A meal might begin with very fresh crayfish, flavoured with mint, a little tarte of onions with crème fraiche, and a nibble of sweet crab with apple. Balance is apparent throughout the design of the dishes. Rich goose liver parfait comes with pears and iced fig, the pears providing the acidity needed to cut through the glorious richness of the liver. Wild sea bass is paired with fennel but also Mediterranean vinaigrette, the balsamic vinegar in the dressing lifting the overall dish and working well with the fish. Another illustration comes from lightly cooked langoustines with endive and a lemon beurre blanc. Here the inherent sweetness of the shellfish, the bitter note of the endive and the acidity of the lemon combine to beautiful effect.

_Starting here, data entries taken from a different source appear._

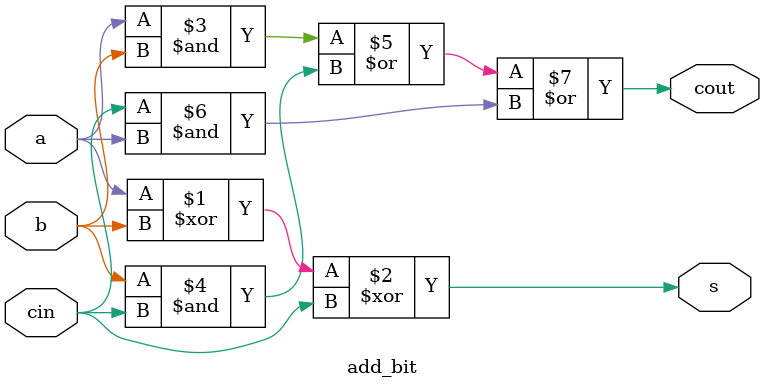
<source format=v>
module add_bit(
  input a,
  input b,
  input cin,
  output cout,
  output s

);
  assign s = a ^ b ^ cin;
  assign cout = a&b | b&cin | cin&a;


endmodule
</source>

Luxury ingredients are treated with considerable respect, allowing their flavour to be showcased. Turbot comes with a sauce Choron laced with celery, the garnish working with the flavour of the fish but not overpowering it, the celery providing an earthy counterpoint to the turbot. Venison saddle is coated with almonds and raisins and comes with a silky, rich game sauce with green peppers and cranberries, the latter cutting through the deeply flavoured sauce, chanterelles and celeriac puree providing an earthy flavour component.
Desserts maintain the high standard set by the savoury courses. Chocolate cake with mango and coffee sauce is prettily presented and paired with unctuous chocolate fondant, the fragrant mango having enough sharpness to cut through the richness of the chocolate.
Service is impeccable here, and the wine list has an excellent selection of bottles from carefully chosen growers in Germany and elsewhere. Sonnora is a bastion of high quality classical cooking, immune to the vagaries of today’s restaurant faddishness. Long may it continue.